» **SUPPLIED MATERIAL**

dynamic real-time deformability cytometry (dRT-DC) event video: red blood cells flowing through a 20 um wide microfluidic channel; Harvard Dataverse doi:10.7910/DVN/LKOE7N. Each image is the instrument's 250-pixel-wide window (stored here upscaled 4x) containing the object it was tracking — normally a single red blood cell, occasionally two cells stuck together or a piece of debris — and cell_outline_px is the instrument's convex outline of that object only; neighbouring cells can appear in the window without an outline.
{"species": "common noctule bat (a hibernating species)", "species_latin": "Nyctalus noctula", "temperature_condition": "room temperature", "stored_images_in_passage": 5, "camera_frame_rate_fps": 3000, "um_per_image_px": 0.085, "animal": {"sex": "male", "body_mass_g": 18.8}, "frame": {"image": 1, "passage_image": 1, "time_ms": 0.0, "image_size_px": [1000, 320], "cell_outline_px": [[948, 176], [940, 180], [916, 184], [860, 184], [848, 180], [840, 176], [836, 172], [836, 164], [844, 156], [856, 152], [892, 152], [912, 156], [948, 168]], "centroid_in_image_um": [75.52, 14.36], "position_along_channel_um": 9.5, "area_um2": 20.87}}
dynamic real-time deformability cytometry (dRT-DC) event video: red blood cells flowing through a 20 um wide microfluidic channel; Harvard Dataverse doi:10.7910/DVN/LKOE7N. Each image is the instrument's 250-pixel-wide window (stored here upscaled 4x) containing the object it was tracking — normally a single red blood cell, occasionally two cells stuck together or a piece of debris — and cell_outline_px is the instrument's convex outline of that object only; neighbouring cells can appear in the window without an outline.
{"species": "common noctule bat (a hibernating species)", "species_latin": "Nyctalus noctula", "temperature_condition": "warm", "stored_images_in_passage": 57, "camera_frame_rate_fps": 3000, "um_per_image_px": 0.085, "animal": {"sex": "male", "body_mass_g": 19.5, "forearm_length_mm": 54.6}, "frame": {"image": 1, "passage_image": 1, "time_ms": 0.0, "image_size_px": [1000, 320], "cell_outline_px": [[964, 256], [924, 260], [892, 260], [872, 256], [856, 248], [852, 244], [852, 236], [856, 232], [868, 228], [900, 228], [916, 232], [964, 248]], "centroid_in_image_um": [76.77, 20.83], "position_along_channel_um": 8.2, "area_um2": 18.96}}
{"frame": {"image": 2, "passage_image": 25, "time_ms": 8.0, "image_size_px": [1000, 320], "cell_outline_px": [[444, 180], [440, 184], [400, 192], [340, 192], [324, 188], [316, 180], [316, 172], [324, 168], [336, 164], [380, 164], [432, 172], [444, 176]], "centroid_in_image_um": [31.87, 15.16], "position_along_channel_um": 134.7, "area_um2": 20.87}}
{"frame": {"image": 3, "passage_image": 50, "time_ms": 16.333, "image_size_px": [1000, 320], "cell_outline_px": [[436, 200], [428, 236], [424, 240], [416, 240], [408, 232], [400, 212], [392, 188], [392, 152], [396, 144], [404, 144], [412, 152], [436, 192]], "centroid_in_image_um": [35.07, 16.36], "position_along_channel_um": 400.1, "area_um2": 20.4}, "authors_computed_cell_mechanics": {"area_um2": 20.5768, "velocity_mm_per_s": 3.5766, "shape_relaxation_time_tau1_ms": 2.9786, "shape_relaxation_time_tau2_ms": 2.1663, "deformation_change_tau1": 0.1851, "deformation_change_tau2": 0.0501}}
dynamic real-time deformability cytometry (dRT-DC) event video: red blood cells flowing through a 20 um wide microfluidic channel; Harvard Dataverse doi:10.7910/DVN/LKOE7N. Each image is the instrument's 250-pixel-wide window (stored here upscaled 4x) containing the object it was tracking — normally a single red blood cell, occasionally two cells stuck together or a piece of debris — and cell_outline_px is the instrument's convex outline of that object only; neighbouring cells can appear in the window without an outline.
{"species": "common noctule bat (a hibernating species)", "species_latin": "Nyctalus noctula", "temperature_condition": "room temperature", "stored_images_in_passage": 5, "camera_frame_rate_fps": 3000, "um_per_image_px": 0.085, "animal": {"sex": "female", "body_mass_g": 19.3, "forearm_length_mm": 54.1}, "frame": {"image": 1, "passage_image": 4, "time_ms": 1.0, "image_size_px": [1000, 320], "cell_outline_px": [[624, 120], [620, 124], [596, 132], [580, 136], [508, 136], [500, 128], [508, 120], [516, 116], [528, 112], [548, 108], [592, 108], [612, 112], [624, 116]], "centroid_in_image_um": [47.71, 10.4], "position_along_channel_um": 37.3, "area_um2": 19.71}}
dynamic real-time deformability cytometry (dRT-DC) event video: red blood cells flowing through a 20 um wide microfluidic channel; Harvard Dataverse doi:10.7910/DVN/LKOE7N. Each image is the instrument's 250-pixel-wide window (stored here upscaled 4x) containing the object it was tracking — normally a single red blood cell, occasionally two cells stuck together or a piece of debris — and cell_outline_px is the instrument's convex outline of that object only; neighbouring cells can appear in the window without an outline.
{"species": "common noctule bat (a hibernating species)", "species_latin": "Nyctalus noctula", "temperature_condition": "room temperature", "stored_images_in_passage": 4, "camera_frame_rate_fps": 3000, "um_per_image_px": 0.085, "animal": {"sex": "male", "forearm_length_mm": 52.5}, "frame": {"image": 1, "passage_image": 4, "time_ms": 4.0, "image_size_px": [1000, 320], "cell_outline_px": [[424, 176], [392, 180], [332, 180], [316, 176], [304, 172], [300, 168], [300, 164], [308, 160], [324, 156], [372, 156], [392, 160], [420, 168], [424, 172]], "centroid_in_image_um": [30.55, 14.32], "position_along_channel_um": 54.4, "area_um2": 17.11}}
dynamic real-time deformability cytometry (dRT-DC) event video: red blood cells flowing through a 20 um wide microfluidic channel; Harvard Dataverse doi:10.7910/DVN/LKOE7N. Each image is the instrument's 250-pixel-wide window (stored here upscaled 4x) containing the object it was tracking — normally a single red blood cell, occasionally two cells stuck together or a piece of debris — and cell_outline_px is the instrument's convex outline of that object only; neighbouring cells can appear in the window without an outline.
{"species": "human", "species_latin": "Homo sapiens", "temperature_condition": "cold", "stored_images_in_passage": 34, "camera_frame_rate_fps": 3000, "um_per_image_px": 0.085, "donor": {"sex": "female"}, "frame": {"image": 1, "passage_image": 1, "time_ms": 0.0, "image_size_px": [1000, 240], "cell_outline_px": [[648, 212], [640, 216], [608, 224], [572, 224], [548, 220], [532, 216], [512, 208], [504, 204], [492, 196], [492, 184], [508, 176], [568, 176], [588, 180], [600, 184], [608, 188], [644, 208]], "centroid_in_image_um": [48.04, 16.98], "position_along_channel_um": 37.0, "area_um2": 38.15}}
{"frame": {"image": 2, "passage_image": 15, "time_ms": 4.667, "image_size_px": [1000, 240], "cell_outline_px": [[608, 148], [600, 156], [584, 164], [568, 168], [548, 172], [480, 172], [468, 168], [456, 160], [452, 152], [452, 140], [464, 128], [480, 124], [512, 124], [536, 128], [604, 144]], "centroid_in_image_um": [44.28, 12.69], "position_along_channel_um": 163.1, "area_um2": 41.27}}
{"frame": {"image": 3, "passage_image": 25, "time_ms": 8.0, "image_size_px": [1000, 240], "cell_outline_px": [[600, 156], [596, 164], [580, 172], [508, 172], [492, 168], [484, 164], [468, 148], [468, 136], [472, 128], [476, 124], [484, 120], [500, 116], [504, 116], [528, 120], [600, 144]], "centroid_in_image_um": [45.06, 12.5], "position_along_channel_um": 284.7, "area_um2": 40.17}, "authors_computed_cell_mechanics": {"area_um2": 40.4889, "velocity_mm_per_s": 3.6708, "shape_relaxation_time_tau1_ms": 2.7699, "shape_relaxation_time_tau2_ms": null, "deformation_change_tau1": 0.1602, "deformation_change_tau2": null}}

» **WHAT THIS TASK INVOLVES**
Extract the complete data, matching each line exactly.

» **RESPONSE TO THIS EXERCISE**
dynamic real-time deformability cytometry (dRT-DC) event video: red blood cells flowing through a 20 um wide microfluidic channel; Harvard Dataverse doi:10.7910/DVN/LKOE7N. Each image is the instrument's 250-pixel-wide window (stored here upscaled 4x) containing the object it was tracking — normally a single red blood cell, occasionally two cells stuck together or a piece of debris — and cell_outline_px is the instrument's convex outline of that object only; neighbouring cells can appear in the window without an outline.
{"species": "common noctule bat (a hibernating species)", "species_latin": "Nyctalus noctula", "temperature_condition": "room temperature", "stored_images_in_passage": 5, "camera_frame_rate_fps": 3000, "um_per_image_px": 0.085, "animal": {"sex": "male", "body_mass_g": 18.8}, "frame": {"image": 1, "passage_image": 1, "time_ms": 0.0, "image_size_px": [1000, 320], "cell_outline_px": [[948, 176], [940, 180], [916, 184], [860, 184], [848, 180], [840, 176], [836, 172], [836, 164], [844, 156], [856, 152], [892, 152], [912, 156], [948, 168]], "centroid_in_image_um": [75.52, 14.36], "position_along_channel_um": 9.5, "area_um2": 20.87}}
dynamic real-time deformability cytometry (dRT-DC) event video: red blood cells flowing through a 20 um wide microfluidic channel; Harvard Dataverse doi:10.7910/DVN/LKOE7N. Each image is the instrument's 250-pixel-wide window (stored here upscaled 4x) containing the object it was tracking — normally a single red blood cell, occasionally two cells stuck together or a piece of debris — and cell_outline_px is the instrument's convex outline of that object only; neighbouring cells can appear in the window without an outline.
{"species": "common noctule bat (a hibernating species)", "species_latin": "Nyctalus noctula", "temperature_condition": "warm", "stored_images_in_passage": 57, "camera_frame_rate_fps": 3000, "um_per_image_px": 0.085, "animal": {"sex": "male", "body_mass_g": 19.5, "forearm_length_mm": 54.6}, "frame": {"image": 1, "passage_image": 1, "time_ms": 0.0, "image_size_px": [1000, 320], "cell_outline_px": [[964, 256], [924, 260], [892, 260], [872, 256], [856, 248], [852, 244], [852, 236], [856, 232], [868, 228], [900, 228], [916, 232], [964, 248]], "centroid_in_image_um": [76.77, 20.83], "position_along_channel_um": 8.2, "area_um2": 18.96}}
{"frame": {"image": 2, "passage_image": 25, "time_ms": 8.0, "image_size_px": [1000, 320], "cell_outline_px": [[444, 180], [440, 184], [400, 192], [340, 192], [324, 188], [316, 180], [316, 172], [324, 168], [336, 164], [380, 164], [432, 172], [444, 176]], "centroid_in_image_um": [31.87, 15.16], "position_along_channel_um": 134.7, "area_um2": 20.87}}
{"frame": {"image": 3, "passage_image": 50, "time_ms": 16.333, "image_size_px": [1000, 320], "cell_outline_px": [[436, 200], [428, 236], [424, 240], [416, 240], [408, 232], [400, 212], [392, 188], [392, 152], [396, 144], [404, 144], [412, 152], [436, 192]], "centroid_in_image_um": [35.07, 16.36], "position_along_channel_um": 400.1, "area_um2": 20.4}, "authors_computed_cell_mechanics": {"area_um2": 20.5768, "velocity_mm_per_s": 3.5766, "shape_relaxation_time_tau1_ms": 2.9786, "shape_relaxation_time_tau2_ms": 2.1663, "deformation_change_tau1": 0.1851, "deformation_change_tau2": 0.0501}}
dynamic real-time deformability cytometry (dRT-DC) event video: red blood cells flowing through a 20 um wide microfluidic channel; Harvard Dataverse doi:10.7910/DVN/LKOE7N. Each image is the instrument's 250-pixel-wide window (stored here upscaled 4x) containing the object it was tracking — normally a single red blood cell, occasionally two cells stuck together or a piece of debris — and cell_outline_px is the instrument's convex outline of that object only; neighbouring cells can appear in the window without an outline.
{"species": "common noctule bat (a hibernating species)", "species_latin": "Nyctalus noctula", "temperature_condition": "room temperature", "stored_images_in_passage": 5, "camera_frame_rate_fps": 3000, "um_per_image_px": 0.085, "animal": {"sex": "female", "body_mass_g": 19.3, "forearm_length_mm": 54.1}, "frame": {"image": 1, "passage_image": 4, "time_ms": 1.0, "image_size_px": [1000, 320], "cell_outline_px": [[624, 120], [620, 124], [596, 132], [580, 136], [508, 136], [500, 128], [508, 120], [516, 116], [528, 112], [548, 108], [592, 108], [612, 112], [624, 116]], "centroid_in_image_um": [47.71, 10.4], "position_along_channel_um": 37.3, "area_um2": 19.71}}
dynamic real-time deformability cytometry (dRT-DC) event video: red blood cells flowing through a 20 um wide microfluidic channel; Harvard Dataverse doi:10.7910/DVN/LKOE7N. Each image is the instrument's 250-pixel-wide window (stored here upscaled 4x) containing the object it was tracking — normally a single red blood cell, occasionally two cells stuck together or a piece of debris — and cell_outline_px is the instrument's convex outline of that object only; neighbouring cells can appear in the window without an outline.
{"species": "common noctule bat (a hibernating species)", "species_latin": "Nyctalus noctula", "temperature_condition": "room temperature", "stored_images_in_passage": 4, "camera_frame_rate_fps": 3000, "um_per_image_px": 0.085, "animal": {"sex": "male", "forearm_length_mm": 52.5}, "frame": {"image": 1, "passage_image": 4, "time_ms": 4.0, "image_size_px": [1000, 320], "cell_outline_px": [[424, 176], [392, 180], [332, 180], [316, 176], [304, 172], [300, 168], [300, 164], [308, 160], [324, 156], [372, 156], [392, 160], [420, 168], [424, 172]], "centroid_in_image_um": [30.55, 14.32], "position_along_channel_um": 54.4, "area_um2": 17.11}}
dynamic real-time deformability cytometry (dRT-DC) event video: red blood cells flowing through a 20 um wide microfluidic channel; Harvard Dataverse doi:10.7910/DVN/LKOE7N. Each image is the instrument's 250-pixel-wide window (stored here upscaled 4x) containing the object it was tracking — normally a single red blood cell, occasionally two cells stuck together or a piece of debris — and cell_outline_px is the instrument's convex outline of that object only; neighbouring cells can appear in the window without an outline.
{"species": "human", "species_latin": "Homo sapiens", "temperature_condition": "cold", "stored_images_in_passage": 34, "camera_frame_rate_fps": 3000, "um_per_image_px": 0.085, "donor": {"sex": "female"}, "frame": {"image": 1, "passage_image": 1, "time_ms": 0.0, "image_size_px": [1000, 240], "cell_outline_px": [[648, 212], [640, 216], [608, 224], [572, 224], [548, 220], [532, 216], [512, 208], [504, 204], [492, 196], [492, 184], [508, 176], [568, 176], [588, 180], [600, 184], [608, 188], [644, 208]], "centroid_in_image_um": [48.04, 16.98], "position_along_channel_um": 37.0, "area_um2": 38.15}}
{"frame": {"image": 2, "passage_image": 15, "time_ms": 4.667, "image_size_px": [1000, 240], "cell_outline_px": [[608, 148], [600, 156], [584, 164], [568, 168], [548, 172], [480, 172], [468, 168], [456, 160], [452, 152], [452, 140], [464, 128], [480, 124], [512, 124], [536, 128], [604, 144]], "centroid_in_image_um": [44.28, 12.69], "position_along_channel_um": 163.1, "area_um2": 41.27}}
{"frame": {"image": 3, "passage_image": 25, "time_ms": 8.0, "image_size_px": [1000, 240], "cell_outline_px": [[600, 156], [596, 164], [580, 172], [508, 172], [492, 168], [484, 164], [468, 148], [468, 136], [472, 128], [476, 124], [484, 120], [500, 116], [504, 116], [528, 120], [600, 144]], "centroid_in_image_um": [45.06, 12.5], "position_along_channel_um": 284.7, "area_um2": 40.17}, "authors_computed_cell_mechanics": {"area_um2": 40.4889, "velocity_mm_per_s": 3.6708, "shape_relaxation_time_tau1_ms": 2.7699, "shape_relaxation_time_tau2_ms": null, "deformation_change_tau1": 0.1602, "deformation_change_tau2": null}}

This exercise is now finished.